Would you please transcribe the records below exactly, leaving out the pictures?
[LISTED ENTRIES — start]
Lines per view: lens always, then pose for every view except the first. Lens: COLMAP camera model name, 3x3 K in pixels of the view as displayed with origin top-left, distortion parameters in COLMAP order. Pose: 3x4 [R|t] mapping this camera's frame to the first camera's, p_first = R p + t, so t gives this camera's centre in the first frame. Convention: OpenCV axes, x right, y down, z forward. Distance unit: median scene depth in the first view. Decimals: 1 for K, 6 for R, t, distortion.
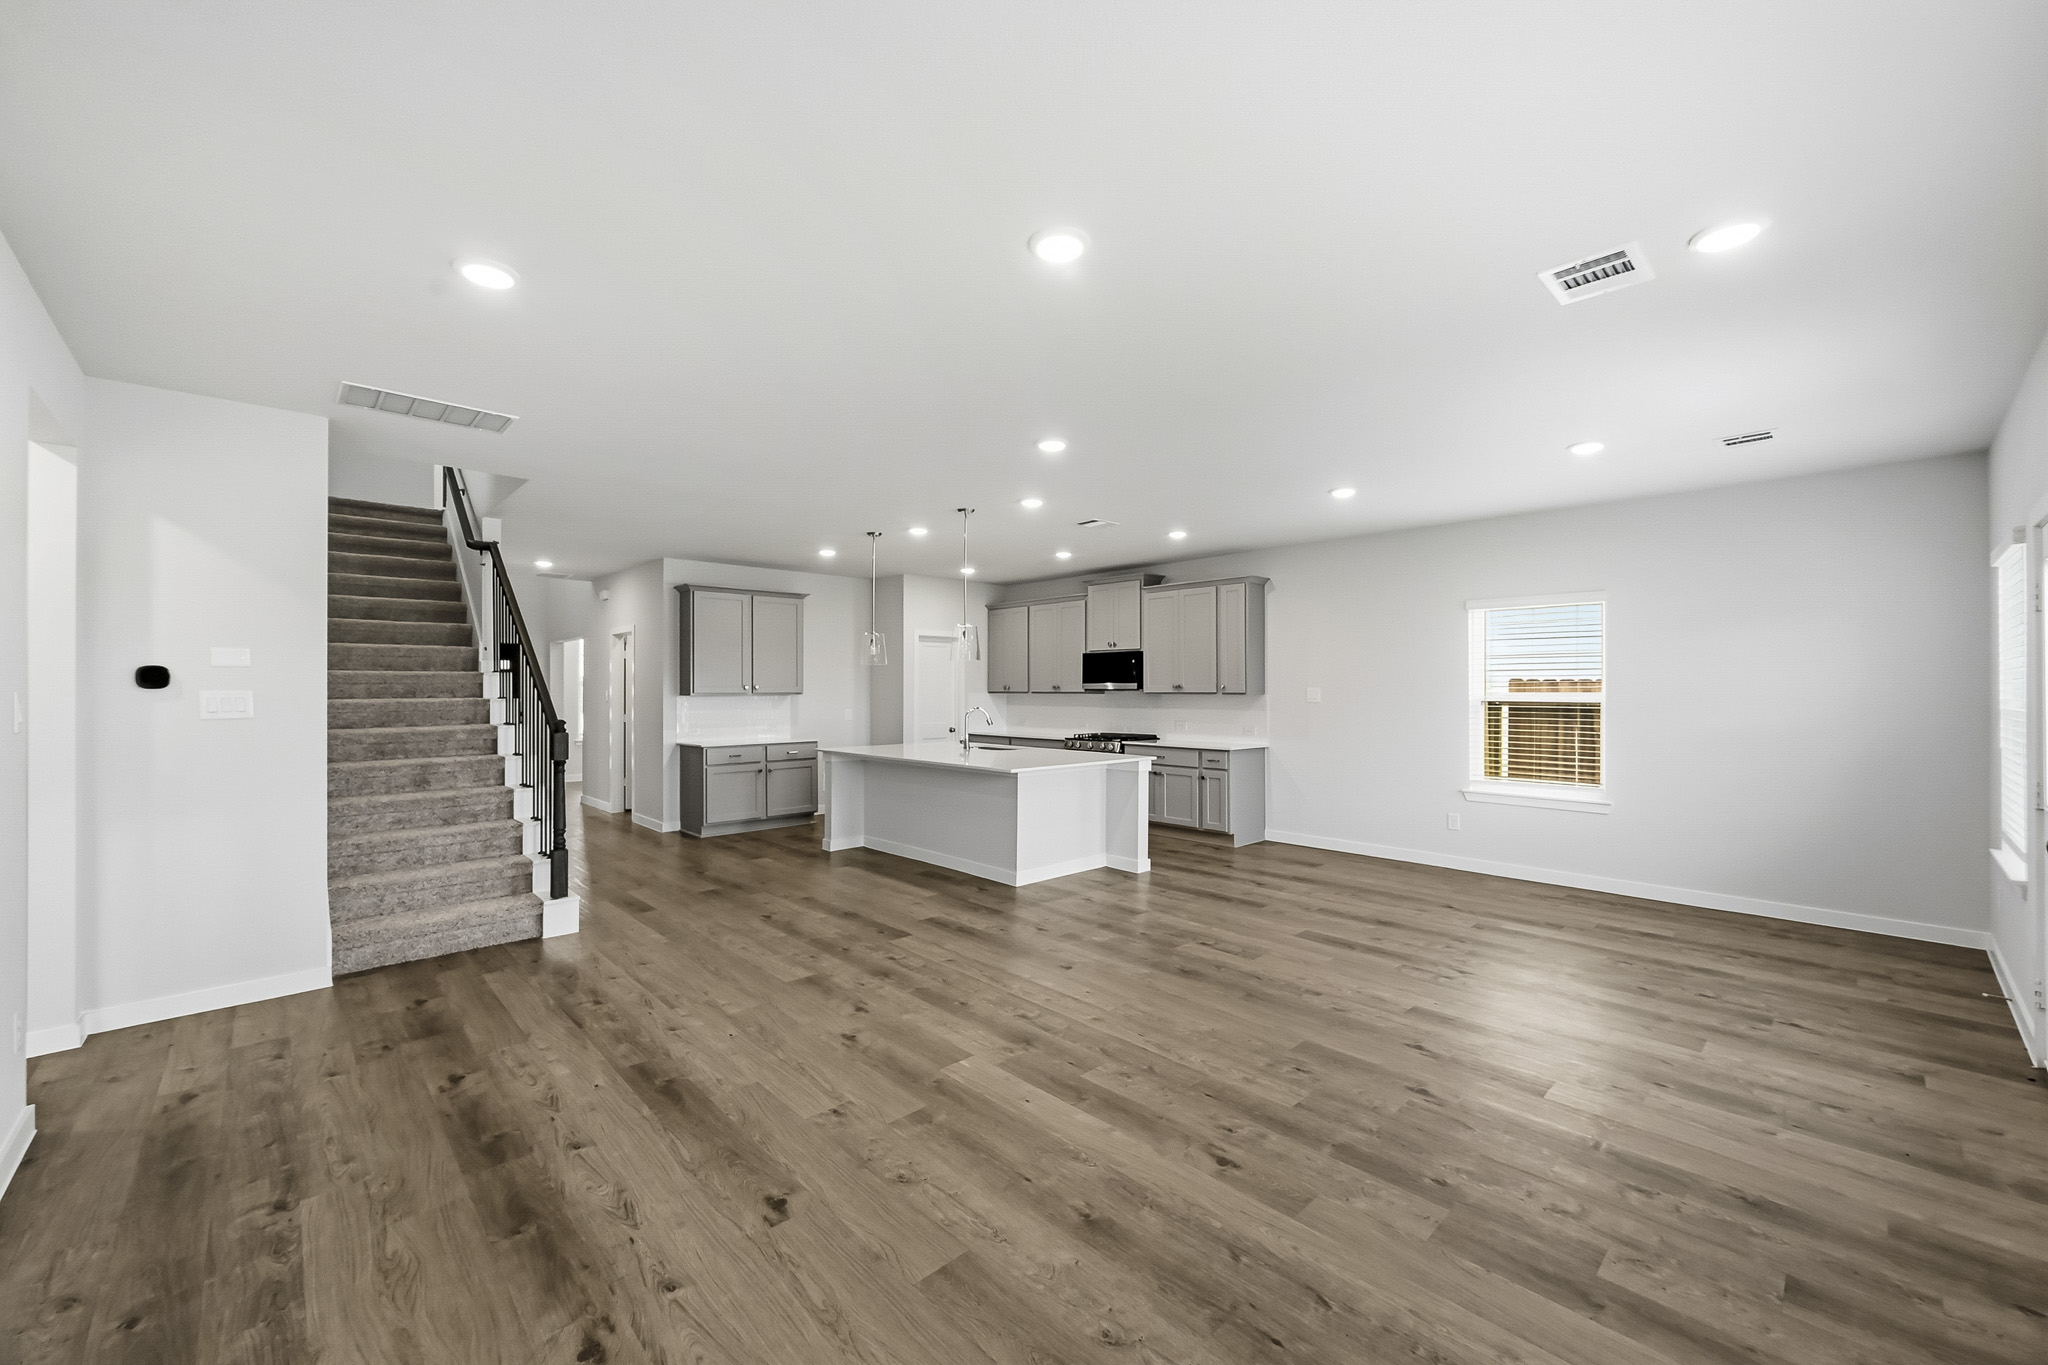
lens RADIAL K [[804.6, 0, 1010.6], [0, 804.6, 689.9], [0, 0, 1]] dist [0.000477, 0.000506]
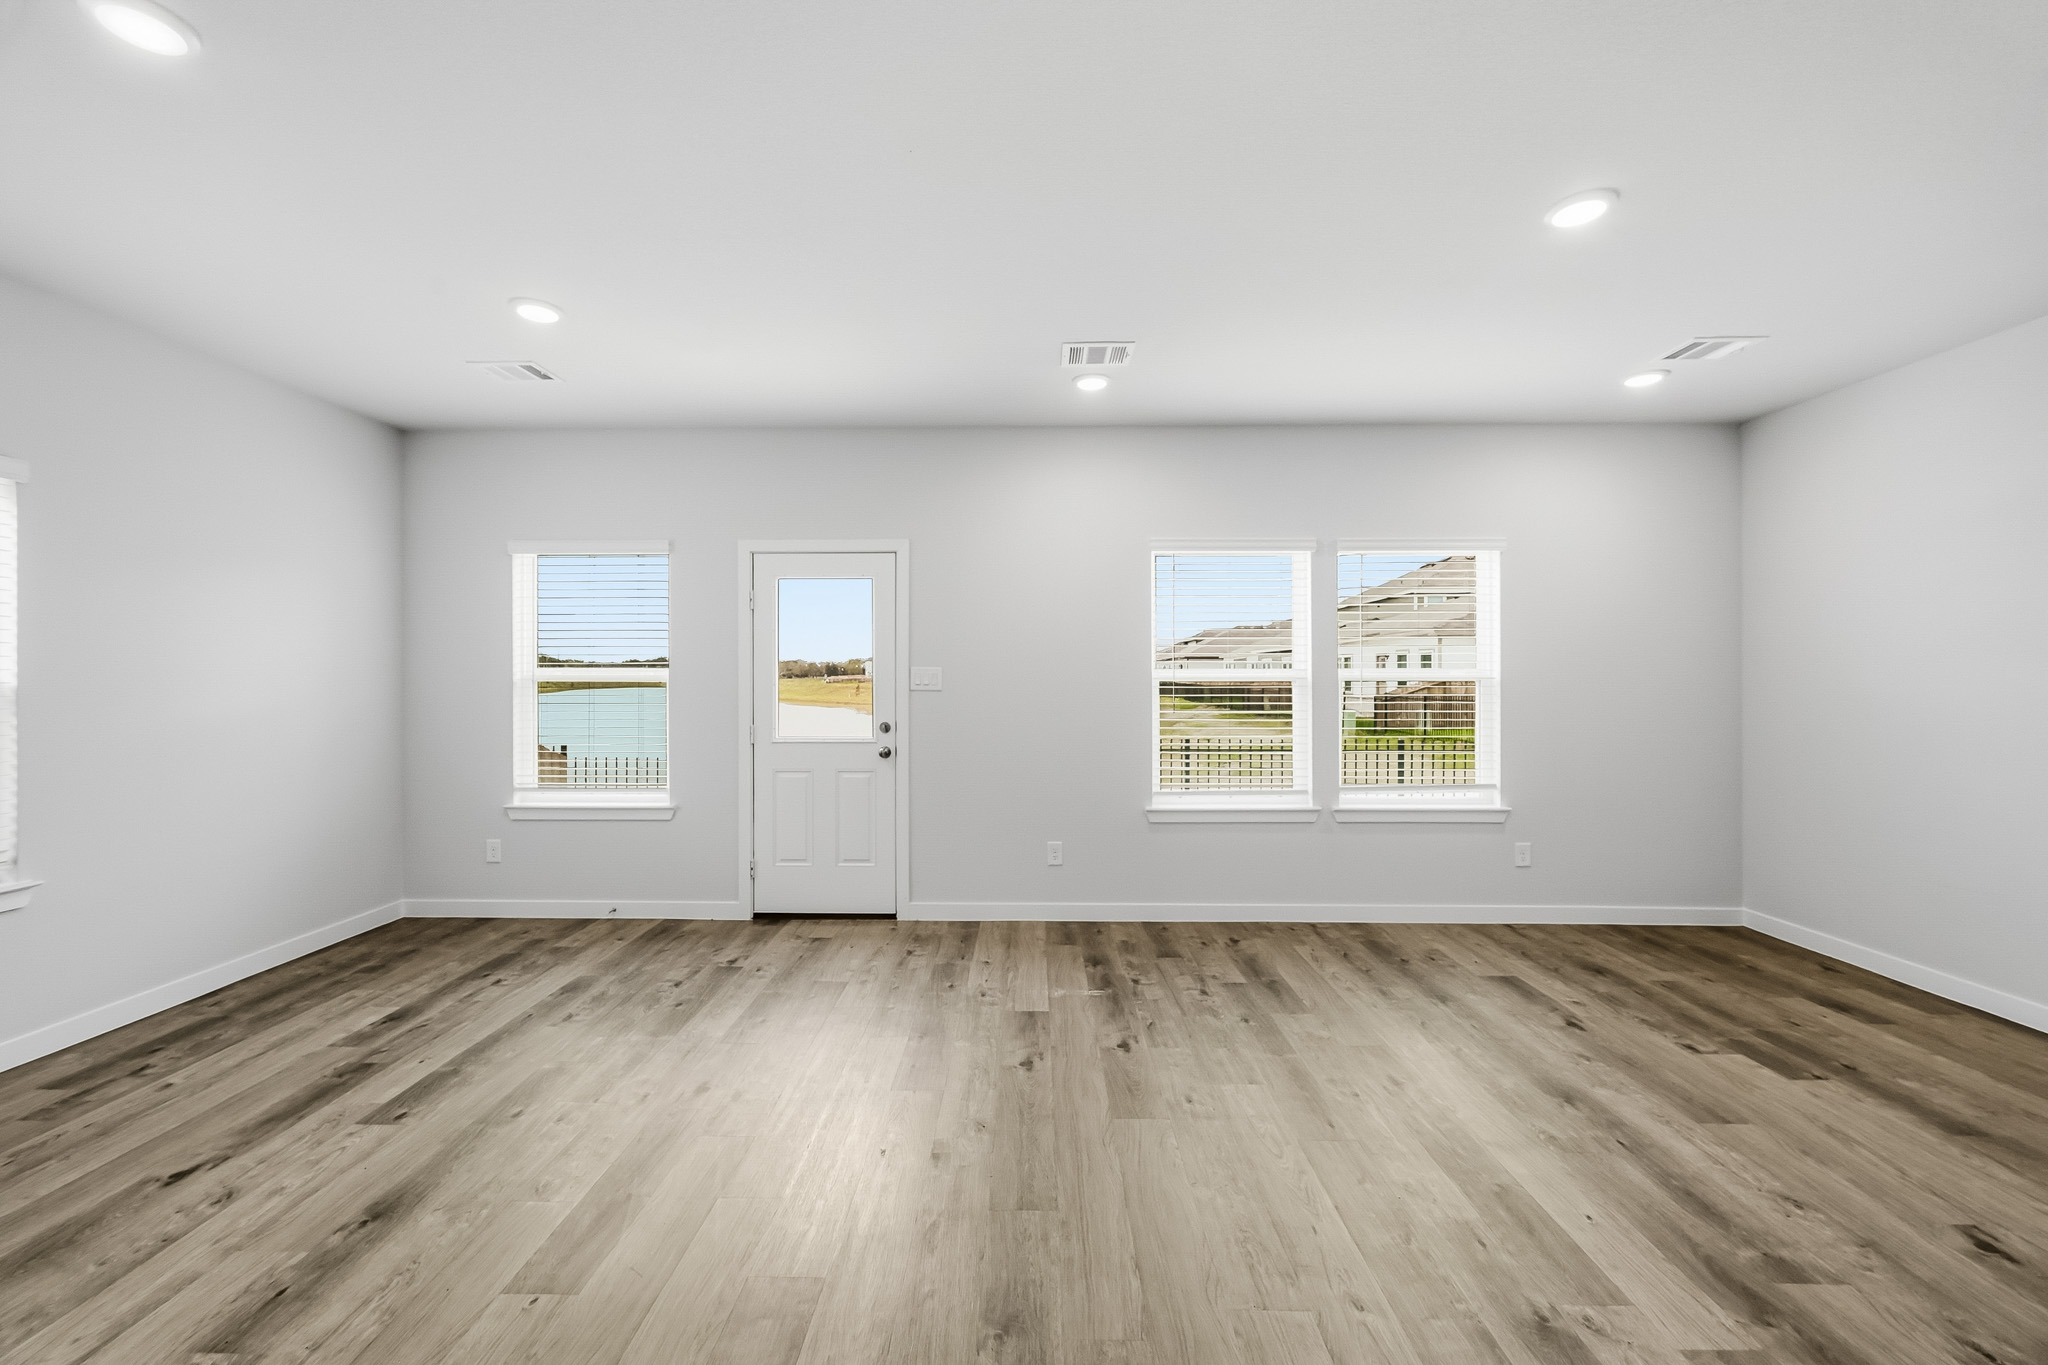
lens RADIAL K [[804.6, 0, 1016.6], [0, 804.6, 681.2], [0, 0, 1]] dist [0.000477, 0.000506]
pose [[-0.723901, -0.005941, 0.689878, -0.042764], [0.001202, 0.999951, 0.009873, 0.007777], [-0.689902, 0.007976, -0.723859, 0.777986]]
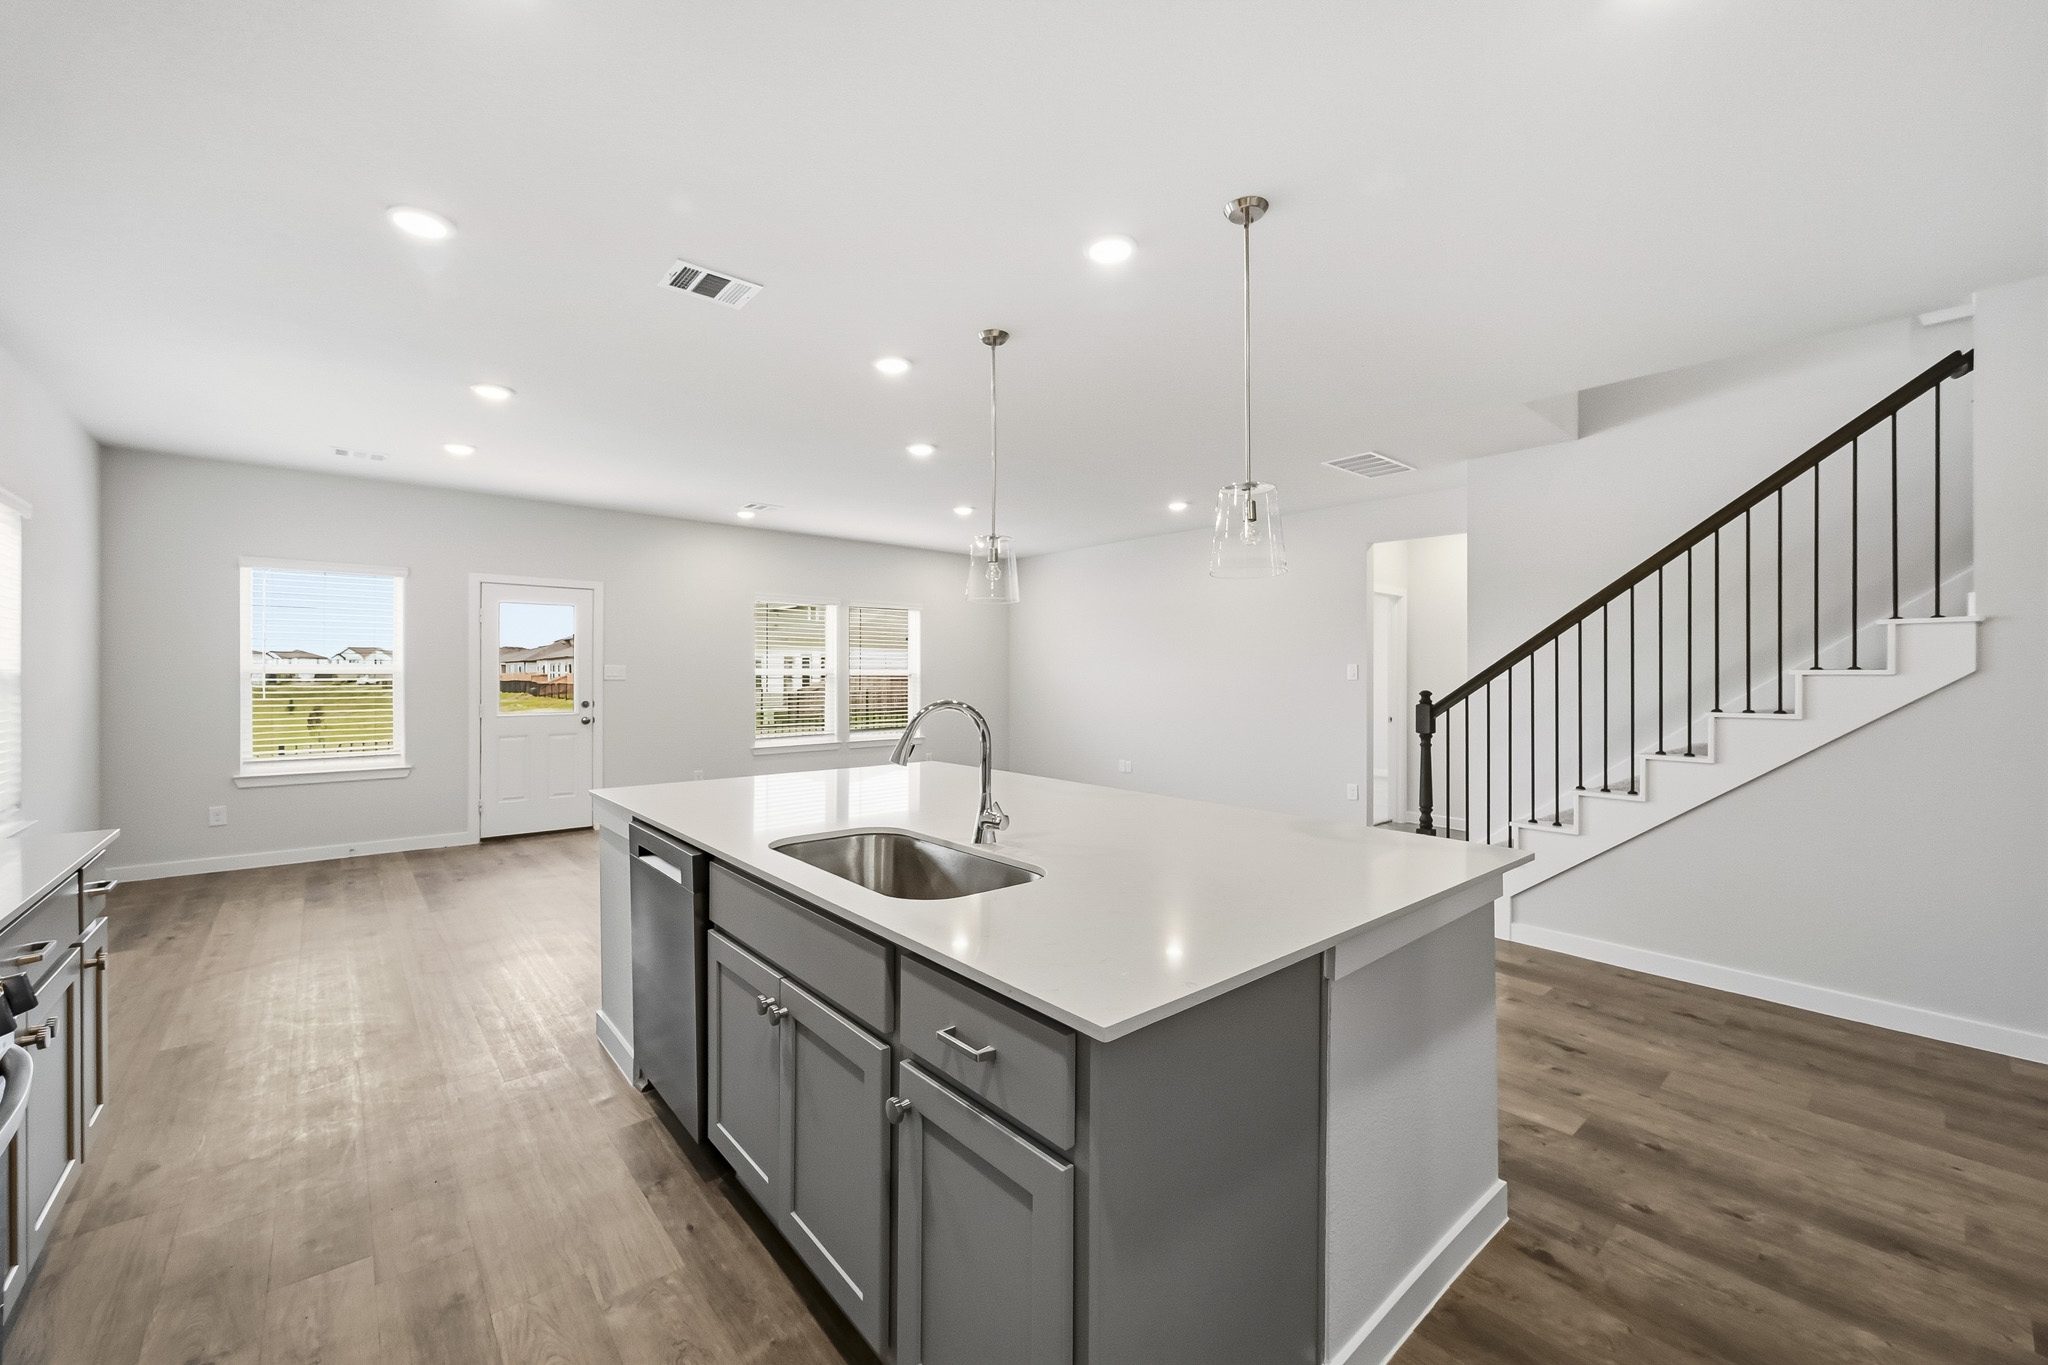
lens RADIAL K [[804.6, 0, 1023.8], [0, 804.6, 678.4], [0, 0, 1]] dist [0.000477, 0.000506]
pose [[-0.999709, -0.002151, 0.024036, -0.080693], [-0.002024, 0.999984, 0.005322, 0.013589], [-0.024047, 0.005272, -0.999697, 1.373758]]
[LISTED ENTRIES — finish]
- **OUTPUT OF THE TASK**
Lines per view: lens always, then pose for every view except the first. Lens: COLMAP camera model name, 3x3 K in pixels of the view as displayed with origin top-left, distortion parameters in COLMAP order. Pose: 3x4 [R|t] mapping this camera's frame to the first camera's, p_first = R p + t, so t gives this camera's centre in the first frame. Convention: OpenCV axes, x right, y down, z forward. Distance unit: median scene depth in the first view. Decimals: 1 for K, 6 for R, t, distortion.
lens RADIAL K [[804.6, 0, 1010.6], [0, 804.6, 689.9], [0, 0, 1]] dist [0.000477, 0.000506]
lens RADIAL K [[804.6, 0, 1016.6], [0, 804.6, 681.2], [0, 0, 1]] dist [0.000477, 0.000506]
pose [[-0.723901, -0.005941, 0.689878, -0.042764], [0.001202, 0.999951, 0.009873, 0.007777], [-0.689902, 0.007976, -0.723859, 0.777986]]
lens RADIAL K [[804.6, 0, 1023.8], [0, 804.6, 678.4], [0, 0, 1]] dist [0.000477, 0.000506]
pose [[-0.999709, -0.002151, 0.024036, -0.080693], [-0.002024, 0.999984, 0.005322, 0.013589], [-0.024047, 0.005272, -0.999697, 1.373758]]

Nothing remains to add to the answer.